Governo não intervirá em peças publicitárias de estatais, diz secretaria

A Secretaria de Governo informou, na noite da última sexta-feira (26), que peças publicitárias empresas estatais não precisarão passar pelo aval do governo. Na última quinta, a Secretaria de Comunicação (Secom) havia enviado um e-mail a estatais como Petrobras e Correios informando que os comerciais passariam a ser submetidos ao crivo da secretaria.

A determinação foi dada após um vídeo de 30 segundos do Banco do Brasil, marcado pela diversidade racial e sexual dos atores e atrizes, ter sido vetado após uma intervenção direta do presidente Jair Bolsonaro junto ao presidente do BB, Rubem Novaes.

"Em atendimento à decisão estratégica de maximizar o alinhamento de toda ação de publicidade do Poder Executivo federal, comunicamos que a partir desta data o conteúdo de todas as ações publicitárias, inclusive de natureza mercadológica deverá ser submetido para conformidade prévia da Secom" informava o e-mail enviado às estatais.

No entanto, a Secretaria de Governo [à qual a Secom está submetida] esclareceu que não intervirá nos materiais. "A Secom, ao emitir o email veiculado, não observou a Lei das Estatais, pois não cabe à Administração Direta intervir no conteúdo da publicidade estritamente mercadológica das empresas estatais", diz a nota.

Banco do Brasil

Na última quinta, Bolsonaro havia barrado a veiculação de um comercial do Banco do Brasil marcado pela diversidade de raça e estilo dos atores e atrizes. A peça adotava um tom jovial para convidar o público a abrir conta na instituição. Veja o comercial:

A informação foi divulgada pelo blog de Lauro Jardim, do jornal O Globo, e confirmada pelo Congresso em Foco.  A ordem foi dada por Bolsonaro diretamente ao presidente do banco, Rubem Novaes, e o diretor de Comunicação e Marketing da Instituição, Delano Valentim, foi demitido no desdobramento do caso.

"O presidente e eu concordamos que o filme deveria ser recolhido. Saída do diretor em decisão de consenso inclusive com aceitação do próprio", afirmou Rubem Novaes, por meio da assessoria do banco. O Planalto não se manifestou sobre o episódio.

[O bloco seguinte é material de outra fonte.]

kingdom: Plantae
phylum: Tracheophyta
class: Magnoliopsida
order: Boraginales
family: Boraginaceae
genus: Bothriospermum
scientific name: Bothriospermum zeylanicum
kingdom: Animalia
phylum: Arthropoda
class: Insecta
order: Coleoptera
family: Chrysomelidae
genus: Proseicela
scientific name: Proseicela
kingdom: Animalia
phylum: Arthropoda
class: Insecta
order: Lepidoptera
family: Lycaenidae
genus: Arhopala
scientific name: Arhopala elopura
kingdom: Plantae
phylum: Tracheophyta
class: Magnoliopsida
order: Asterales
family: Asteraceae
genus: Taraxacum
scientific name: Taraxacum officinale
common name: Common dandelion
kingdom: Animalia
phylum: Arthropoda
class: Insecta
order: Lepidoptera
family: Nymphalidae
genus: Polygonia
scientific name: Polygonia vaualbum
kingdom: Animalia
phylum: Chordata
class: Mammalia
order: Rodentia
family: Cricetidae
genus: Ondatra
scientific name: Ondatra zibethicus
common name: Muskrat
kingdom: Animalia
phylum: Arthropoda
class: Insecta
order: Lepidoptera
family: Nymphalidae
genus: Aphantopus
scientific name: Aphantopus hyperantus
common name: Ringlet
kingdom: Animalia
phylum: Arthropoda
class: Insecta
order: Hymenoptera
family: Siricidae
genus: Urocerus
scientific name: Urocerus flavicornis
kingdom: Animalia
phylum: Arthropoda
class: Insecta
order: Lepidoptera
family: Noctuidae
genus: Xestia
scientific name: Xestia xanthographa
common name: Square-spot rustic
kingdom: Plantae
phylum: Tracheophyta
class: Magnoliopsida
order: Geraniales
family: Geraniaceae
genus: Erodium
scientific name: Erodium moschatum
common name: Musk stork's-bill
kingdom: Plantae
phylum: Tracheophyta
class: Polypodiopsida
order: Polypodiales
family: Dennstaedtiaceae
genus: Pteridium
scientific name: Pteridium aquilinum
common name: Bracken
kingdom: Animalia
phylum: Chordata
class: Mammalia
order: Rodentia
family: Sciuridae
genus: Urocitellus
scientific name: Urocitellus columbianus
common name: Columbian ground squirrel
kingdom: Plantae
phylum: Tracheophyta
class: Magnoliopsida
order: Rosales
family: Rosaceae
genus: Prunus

"Brasil não pode ser um país de turismo gay"

Em um café da manhã com jornalistas na manhã desta quinta-feira (25), em Brasília, Bolsonaro reclamou da fama de homofóbico que teria no exterior. “Eu comecei a assumir essa pauta conservadora. Essa imagem de homofóbico ficou lá fora”, disse o presidente ao comentar ao Museu de História Natural, de Nova Iorque, em realizar um evento em sua homenagem. “O Brasil não pode ser um país do mundo gay, de turismo gay. Temos famílias”, completou.

Nos 27 anos em que foi deputado federal, Bolsonaro colecionou falas polêmicas sobre o público LGBT. Em um dos episódios, chamou de "palhaçada" um projeto de lei que propunha a criminalização da homofobia. “Tem de ter carecofobia, flamengofobia, corintianofobia, magrefolobia. Não é porque faz sexo pelo órgão excretor que tem de fazer uma lei para ele”, afirmou em entrevista à TV Câmara. “Ser homossexual virou um grande negócio”, emendou.